• [Dataset records]

——

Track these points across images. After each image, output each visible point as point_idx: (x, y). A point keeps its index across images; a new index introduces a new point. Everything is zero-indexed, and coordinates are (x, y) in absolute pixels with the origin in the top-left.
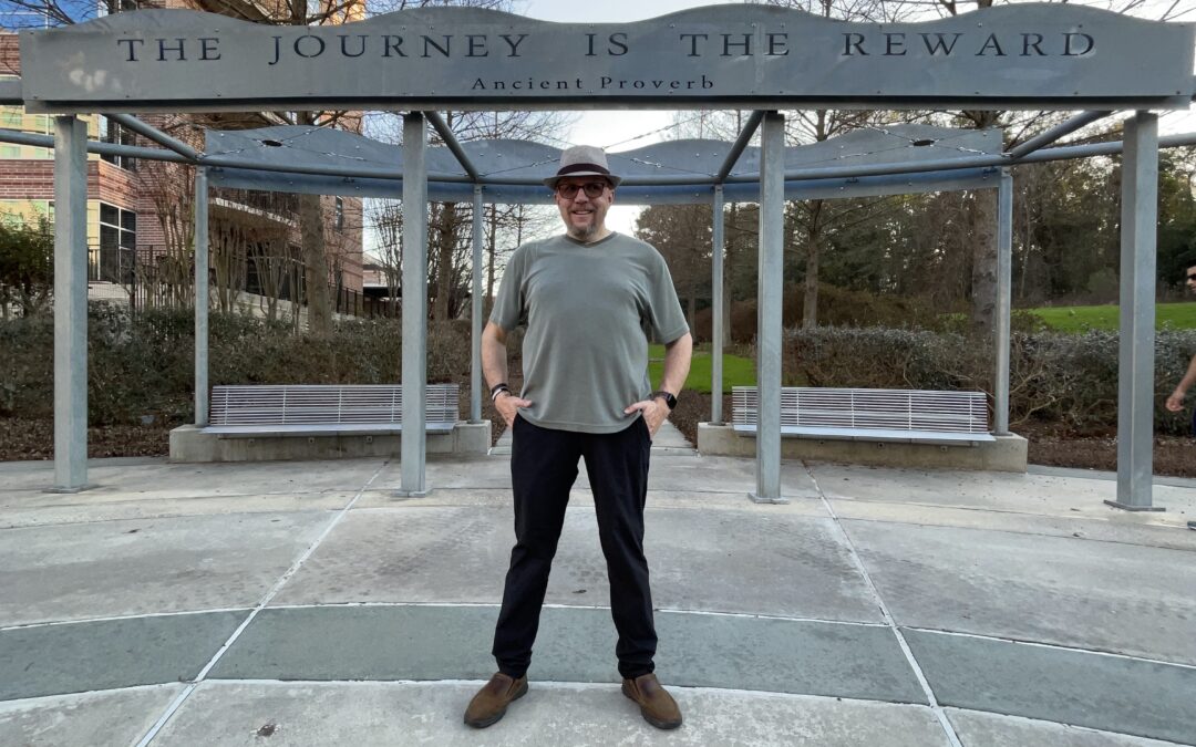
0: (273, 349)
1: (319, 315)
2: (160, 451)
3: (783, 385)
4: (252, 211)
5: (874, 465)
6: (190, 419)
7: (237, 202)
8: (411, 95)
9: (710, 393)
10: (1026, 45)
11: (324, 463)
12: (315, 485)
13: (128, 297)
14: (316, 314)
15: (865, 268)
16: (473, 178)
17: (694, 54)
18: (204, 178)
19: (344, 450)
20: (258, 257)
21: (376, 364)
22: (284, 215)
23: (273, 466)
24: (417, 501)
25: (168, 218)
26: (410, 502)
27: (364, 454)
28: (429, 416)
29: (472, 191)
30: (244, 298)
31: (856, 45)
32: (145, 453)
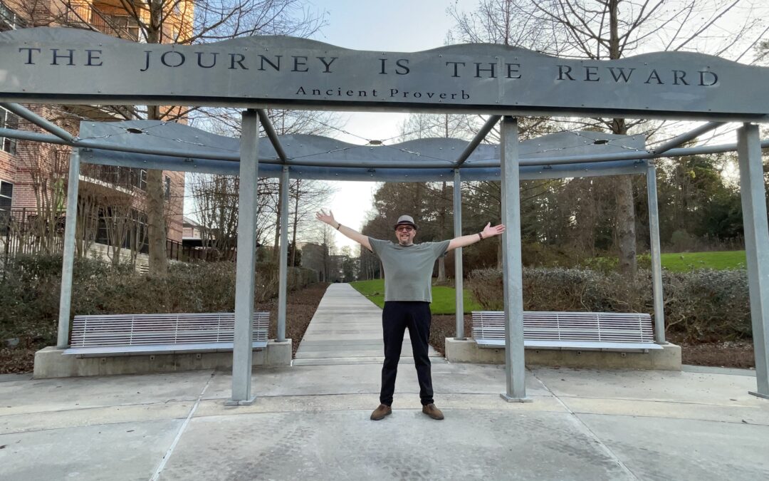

——

• [Exercise details] Please transcribe exactly the lines above from the line that has "2: (160, 451)" up to and including the line that has "27: (364, 454)"; no other line belongs in the answer.

• [Answer to the problem]
2: (160, 451)
3: (783, 385)
4: (252, 211)
5: (874, 465)
6: (190, 419)
7: (237, 202)
8: (411, 95)
9: (710, 393)
10: (1026, 45)
11: (324, 463)
12: (315, 485)
13: (128, 297)
14: (316, 314)
15: (865, 268)
16: (473, 178)
17: (694, 54)
18: (204, 178)
19: (344, 450)
20: (258, 257)
21: (376, 364)
22: (284, 215)
23: (273, 466)
24: (417, 501)
25: (168, 218)
26: (410, 502)
27: (364, 454)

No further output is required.